• **PASSAGE CITÉ**:
_ _ _ _ _
Faute d'incarner Billie Holiday à Broadway, Dee Dee Bridgewater garde vive la mémoire de la dame qui chantait le blues

Il y a 25 ans, à Paris puis à Londres, Dee Dee Bridgewater avait tenu le rôle-titre de Lady Day, un «one-woman show» tiré de l'autobiographie de Billie Holiday, Lady Sings the Blues (1956). Sur scène, lit-on dans les critiques de l'époque, la plus française des chanteuses américaines devenait littéralement Billie Holiday, jusque dans le phrasé. Un drame, une voix...

Les nombreuses tentatives de produire la pièce à Broadway ont échoué, mais Madame B. continue de raviver le souvenir de Billie Holiday avec le spectacle To Billie With Love - A Celebration of Lady Day, qu'elle présente demain au Théâtre Maisonneuve.

«Broadway, je ne pense pas que ça va se réaliser», nous disait la diva dans son impeccable français lorsque jointe récemment à son domicile de Californie. «J'ai essayé moi-même deux fois; Stephen Stahl, l'auteur de la pièce, a aussi essayé deux fois, en vain. Les raisons sont variées, mais ça revient toujours au financement...» Cette fois, un investisseur a décidé de se retirer deux semaines avant le début de la production. Dee Dee Bridgewater, 61 ans, dit ne plus vouloir vivre ce «supplice».
_ _ _ _ _
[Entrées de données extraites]
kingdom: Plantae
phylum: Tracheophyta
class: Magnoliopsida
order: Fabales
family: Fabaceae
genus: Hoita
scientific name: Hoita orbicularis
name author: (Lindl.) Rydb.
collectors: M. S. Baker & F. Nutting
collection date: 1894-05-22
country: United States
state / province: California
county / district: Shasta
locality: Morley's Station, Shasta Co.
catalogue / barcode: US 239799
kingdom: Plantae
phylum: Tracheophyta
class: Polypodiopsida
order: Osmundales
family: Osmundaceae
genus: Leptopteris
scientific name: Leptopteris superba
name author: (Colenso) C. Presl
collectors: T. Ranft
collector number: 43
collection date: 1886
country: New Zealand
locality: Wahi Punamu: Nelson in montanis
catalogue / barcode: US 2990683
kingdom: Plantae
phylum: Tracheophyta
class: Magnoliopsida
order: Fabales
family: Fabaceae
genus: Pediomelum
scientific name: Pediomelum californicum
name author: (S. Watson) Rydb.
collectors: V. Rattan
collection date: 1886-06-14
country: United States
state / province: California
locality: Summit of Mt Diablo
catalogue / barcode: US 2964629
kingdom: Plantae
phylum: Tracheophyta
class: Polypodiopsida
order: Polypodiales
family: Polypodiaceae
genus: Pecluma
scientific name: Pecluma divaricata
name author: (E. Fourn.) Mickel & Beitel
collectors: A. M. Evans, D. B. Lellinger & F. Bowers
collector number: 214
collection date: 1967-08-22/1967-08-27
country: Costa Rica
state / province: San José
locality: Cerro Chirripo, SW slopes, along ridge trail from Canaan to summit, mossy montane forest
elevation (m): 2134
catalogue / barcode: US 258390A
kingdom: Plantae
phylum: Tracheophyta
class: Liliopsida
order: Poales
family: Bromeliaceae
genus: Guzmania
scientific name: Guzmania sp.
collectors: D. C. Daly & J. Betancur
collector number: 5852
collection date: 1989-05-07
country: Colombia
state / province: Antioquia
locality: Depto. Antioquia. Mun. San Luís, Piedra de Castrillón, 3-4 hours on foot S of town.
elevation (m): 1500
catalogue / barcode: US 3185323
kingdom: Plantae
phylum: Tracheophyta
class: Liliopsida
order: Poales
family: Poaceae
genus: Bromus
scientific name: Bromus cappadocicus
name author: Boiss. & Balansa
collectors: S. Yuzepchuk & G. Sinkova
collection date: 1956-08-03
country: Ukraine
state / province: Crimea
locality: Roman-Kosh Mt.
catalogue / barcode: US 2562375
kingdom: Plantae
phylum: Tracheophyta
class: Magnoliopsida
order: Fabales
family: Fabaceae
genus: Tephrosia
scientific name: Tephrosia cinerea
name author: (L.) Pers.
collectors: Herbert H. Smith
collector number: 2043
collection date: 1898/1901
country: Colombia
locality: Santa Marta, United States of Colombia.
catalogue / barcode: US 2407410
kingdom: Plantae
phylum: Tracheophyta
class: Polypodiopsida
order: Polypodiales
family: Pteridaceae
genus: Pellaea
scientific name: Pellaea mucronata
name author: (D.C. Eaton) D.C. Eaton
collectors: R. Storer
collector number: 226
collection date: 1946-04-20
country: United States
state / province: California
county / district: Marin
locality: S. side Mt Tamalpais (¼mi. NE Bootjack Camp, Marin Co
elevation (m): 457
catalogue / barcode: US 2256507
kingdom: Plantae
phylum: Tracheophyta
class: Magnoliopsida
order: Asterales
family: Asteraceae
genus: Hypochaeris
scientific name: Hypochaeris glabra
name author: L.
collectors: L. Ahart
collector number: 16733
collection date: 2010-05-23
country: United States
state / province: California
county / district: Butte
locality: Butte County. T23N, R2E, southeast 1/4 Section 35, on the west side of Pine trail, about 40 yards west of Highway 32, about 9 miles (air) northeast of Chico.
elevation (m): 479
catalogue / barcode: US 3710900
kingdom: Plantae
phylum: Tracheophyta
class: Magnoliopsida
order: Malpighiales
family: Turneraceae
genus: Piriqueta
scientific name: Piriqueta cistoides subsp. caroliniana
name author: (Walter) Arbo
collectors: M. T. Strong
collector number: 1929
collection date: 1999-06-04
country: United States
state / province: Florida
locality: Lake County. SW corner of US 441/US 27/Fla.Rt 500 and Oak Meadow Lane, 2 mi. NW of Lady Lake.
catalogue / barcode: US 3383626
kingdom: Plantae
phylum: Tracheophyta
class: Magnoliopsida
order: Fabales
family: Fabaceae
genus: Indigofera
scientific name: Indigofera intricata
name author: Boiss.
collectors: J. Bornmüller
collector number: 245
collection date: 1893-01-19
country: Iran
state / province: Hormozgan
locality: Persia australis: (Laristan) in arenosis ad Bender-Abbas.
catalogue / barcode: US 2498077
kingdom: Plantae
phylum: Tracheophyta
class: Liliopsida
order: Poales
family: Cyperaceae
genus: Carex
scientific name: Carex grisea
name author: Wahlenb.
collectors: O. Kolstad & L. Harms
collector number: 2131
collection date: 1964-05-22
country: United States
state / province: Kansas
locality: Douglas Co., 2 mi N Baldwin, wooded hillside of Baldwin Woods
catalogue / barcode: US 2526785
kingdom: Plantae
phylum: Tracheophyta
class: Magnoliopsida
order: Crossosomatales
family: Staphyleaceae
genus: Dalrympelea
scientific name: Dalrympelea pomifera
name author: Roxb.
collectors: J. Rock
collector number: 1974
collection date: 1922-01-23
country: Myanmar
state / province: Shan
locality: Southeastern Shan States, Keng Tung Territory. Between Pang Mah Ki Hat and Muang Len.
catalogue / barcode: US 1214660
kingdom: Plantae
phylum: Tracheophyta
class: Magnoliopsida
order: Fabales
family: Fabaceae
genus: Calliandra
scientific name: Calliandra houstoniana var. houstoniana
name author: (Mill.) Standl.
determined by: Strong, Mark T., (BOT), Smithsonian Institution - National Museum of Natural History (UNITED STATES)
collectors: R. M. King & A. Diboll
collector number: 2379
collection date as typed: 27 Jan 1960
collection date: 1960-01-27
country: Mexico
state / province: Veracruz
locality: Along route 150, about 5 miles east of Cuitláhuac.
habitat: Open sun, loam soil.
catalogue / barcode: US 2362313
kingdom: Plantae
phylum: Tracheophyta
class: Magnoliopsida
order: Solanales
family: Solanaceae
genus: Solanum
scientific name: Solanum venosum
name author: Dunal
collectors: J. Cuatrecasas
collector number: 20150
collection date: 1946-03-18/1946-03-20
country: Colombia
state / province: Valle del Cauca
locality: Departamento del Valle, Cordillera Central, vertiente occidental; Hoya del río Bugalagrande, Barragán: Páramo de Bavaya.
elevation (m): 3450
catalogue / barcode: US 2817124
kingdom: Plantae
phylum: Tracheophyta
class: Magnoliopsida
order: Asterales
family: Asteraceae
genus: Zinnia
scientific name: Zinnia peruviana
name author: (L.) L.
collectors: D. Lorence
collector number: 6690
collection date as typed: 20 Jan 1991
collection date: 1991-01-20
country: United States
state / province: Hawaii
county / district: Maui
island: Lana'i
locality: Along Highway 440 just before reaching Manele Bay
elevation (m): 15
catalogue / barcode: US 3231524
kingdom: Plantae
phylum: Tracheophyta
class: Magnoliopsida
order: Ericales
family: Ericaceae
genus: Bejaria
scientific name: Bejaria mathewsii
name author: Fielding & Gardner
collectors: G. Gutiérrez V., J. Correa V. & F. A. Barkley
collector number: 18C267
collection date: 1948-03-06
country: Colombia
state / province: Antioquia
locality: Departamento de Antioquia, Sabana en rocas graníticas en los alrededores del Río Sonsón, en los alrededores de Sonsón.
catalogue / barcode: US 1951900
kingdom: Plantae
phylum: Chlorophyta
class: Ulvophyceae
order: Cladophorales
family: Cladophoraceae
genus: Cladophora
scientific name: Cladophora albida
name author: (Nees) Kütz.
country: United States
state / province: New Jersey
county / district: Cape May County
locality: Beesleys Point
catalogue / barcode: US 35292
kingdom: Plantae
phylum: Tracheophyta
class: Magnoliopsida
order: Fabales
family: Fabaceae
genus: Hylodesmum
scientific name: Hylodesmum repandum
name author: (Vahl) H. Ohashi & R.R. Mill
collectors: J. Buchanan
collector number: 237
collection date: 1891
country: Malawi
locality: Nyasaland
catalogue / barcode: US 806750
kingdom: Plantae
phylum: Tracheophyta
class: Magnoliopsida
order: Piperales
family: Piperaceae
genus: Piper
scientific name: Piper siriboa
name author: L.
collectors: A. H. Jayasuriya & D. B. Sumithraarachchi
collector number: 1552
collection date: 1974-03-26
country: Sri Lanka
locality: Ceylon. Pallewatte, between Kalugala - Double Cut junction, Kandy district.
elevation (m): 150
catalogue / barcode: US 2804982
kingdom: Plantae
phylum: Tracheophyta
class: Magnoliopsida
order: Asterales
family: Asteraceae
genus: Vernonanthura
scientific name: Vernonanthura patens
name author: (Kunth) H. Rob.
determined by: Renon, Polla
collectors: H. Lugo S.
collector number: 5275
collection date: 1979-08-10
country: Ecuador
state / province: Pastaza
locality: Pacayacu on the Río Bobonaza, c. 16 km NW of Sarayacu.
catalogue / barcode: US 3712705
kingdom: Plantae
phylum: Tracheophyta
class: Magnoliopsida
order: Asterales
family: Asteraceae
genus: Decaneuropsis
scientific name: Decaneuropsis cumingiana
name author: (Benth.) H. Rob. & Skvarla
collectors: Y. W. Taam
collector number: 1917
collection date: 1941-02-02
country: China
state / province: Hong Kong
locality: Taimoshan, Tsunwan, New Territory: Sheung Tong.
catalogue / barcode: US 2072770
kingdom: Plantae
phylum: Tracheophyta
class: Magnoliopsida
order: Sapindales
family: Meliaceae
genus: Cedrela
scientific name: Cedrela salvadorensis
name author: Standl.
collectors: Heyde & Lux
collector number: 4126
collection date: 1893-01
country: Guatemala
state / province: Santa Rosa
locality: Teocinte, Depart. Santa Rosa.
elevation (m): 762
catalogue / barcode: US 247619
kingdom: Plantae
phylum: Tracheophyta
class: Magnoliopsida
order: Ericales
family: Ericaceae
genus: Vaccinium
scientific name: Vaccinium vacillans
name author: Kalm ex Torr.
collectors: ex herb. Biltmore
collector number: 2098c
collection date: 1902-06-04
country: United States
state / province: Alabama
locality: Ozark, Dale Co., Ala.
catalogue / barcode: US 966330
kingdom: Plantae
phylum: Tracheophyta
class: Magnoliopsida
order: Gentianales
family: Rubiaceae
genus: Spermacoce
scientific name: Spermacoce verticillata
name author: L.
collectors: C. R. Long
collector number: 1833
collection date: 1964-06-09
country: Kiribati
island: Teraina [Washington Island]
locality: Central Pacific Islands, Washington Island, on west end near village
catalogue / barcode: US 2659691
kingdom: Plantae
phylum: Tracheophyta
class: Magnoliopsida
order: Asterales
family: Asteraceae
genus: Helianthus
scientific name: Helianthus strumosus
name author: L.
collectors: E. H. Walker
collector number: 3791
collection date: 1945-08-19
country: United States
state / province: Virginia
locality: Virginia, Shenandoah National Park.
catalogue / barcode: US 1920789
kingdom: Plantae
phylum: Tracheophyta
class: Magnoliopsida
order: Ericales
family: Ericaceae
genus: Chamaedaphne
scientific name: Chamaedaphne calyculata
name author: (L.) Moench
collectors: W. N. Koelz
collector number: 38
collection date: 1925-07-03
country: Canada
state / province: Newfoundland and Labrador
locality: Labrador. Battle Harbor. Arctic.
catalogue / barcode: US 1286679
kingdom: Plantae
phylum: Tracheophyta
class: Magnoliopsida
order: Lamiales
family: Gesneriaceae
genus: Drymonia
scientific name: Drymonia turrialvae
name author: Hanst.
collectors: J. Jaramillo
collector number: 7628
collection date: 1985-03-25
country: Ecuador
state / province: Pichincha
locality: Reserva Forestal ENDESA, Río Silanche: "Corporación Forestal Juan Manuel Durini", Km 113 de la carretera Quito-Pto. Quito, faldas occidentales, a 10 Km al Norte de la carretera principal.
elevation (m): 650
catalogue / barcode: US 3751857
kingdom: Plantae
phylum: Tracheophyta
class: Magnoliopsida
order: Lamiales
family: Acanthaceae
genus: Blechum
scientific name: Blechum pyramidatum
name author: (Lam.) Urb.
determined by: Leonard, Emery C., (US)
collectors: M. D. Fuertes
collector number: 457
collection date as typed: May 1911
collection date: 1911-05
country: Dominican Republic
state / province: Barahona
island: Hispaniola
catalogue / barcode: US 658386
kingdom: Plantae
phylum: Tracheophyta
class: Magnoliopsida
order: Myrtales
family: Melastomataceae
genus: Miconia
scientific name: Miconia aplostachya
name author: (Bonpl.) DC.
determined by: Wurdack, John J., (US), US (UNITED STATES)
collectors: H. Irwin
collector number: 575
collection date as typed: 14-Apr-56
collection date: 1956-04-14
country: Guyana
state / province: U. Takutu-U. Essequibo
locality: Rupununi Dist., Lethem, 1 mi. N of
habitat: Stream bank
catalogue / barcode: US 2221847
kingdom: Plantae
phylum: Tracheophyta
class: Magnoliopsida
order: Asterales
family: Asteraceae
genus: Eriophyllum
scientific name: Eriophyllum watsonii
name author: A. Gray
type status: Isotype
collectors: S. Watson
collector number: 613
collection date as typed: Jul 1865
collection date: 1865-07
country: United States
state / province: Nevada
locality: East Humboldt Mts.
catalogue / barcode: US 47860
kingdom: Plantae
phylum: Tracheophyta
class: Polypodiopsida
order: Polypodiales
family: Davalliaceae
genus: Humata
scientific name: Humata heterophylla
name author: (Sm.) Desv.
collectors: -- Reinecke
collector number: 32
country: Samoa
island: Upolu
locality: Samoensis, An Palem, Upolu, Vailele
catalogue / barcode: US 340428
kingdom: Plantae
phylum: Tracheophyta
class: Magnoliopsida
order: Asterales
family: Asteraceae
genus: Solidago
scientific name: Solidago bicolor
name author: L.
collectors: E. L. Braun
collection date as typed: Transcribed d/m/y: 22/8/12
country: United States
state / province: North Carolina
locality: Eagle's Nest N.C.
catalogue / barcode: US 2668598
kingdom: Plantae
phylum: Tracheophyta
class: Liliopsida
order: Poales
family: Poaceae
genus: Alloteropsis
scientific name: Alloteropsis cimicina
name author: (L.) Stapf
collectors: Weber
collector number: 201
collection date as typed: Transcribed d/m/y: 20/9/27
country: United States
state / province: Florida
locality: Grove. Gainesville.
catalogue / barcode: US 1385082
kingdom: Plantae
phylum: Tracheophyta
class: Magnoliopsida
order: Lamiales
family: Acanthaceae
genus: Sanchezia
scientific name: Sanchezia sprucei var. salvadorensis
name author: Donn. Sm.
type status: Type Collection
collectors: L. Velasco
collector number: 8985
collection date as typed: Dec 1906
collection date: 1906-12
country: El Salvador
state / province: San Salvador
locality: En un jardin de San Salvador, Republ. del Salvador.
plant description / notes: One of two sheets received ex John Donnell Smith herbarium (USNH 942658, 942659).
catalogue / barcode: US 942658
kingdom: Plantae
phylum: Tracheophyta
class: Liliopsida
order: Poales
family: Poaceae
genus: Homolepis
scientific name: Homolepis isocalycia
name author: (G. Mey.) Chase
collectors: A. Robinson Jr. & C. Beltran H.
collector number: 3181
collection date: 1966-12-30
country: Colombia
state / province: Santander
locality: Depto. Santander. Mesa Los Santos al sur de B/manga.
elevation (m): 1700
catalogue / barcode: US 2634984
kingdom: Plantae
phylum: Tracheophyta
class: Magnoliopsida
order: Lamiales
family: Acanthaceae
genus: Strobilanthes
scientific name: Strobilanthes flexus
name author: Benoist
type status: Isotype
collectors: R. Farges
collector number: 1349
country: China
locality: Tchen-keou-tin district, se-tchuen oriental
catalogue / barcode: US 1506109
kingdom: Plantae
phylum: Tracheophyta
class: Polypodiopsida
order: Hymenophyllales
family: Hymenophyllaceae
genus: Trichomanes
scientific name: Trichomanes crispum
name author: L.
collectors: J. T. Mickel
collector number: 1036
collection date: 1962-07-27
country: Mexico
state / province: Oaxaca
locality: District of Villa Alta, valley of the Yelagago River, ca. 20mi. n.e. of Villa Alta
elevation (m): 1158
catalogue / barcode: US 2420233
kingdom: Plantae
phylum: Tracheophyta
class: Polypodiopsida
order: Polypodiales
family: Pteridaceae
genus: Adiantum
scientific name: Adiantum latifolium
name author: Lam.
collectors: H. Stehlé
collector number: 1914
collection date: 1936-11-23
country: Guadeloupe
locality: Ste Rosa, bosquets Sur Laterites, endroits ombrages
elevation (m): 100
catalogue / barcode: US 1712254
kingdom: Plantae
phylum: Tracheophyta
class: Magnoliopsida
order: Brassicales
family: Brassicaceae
_ _ _ _ _
• **OBJECTIF DE L'EXERCICE**: Reproduisez mot pour mot la partie du texte sur Dee Dee Bridgewater qui commence par « Les nombreuses tentatives » et se poursuit jusqu'à « au Théâtre Maisonneuve. ».

• **RÉSULTAT ATTENDU**:
Les nombreuses tentatives de produire la pièce à Broadway ont échoué, mais Madame B. continue de raviver le souvenir de Billie Holiday avec le spectacle To Billie With Love - A Celebration of Lady Day, qu'elle présente demain au Théâtre Maisonneuve.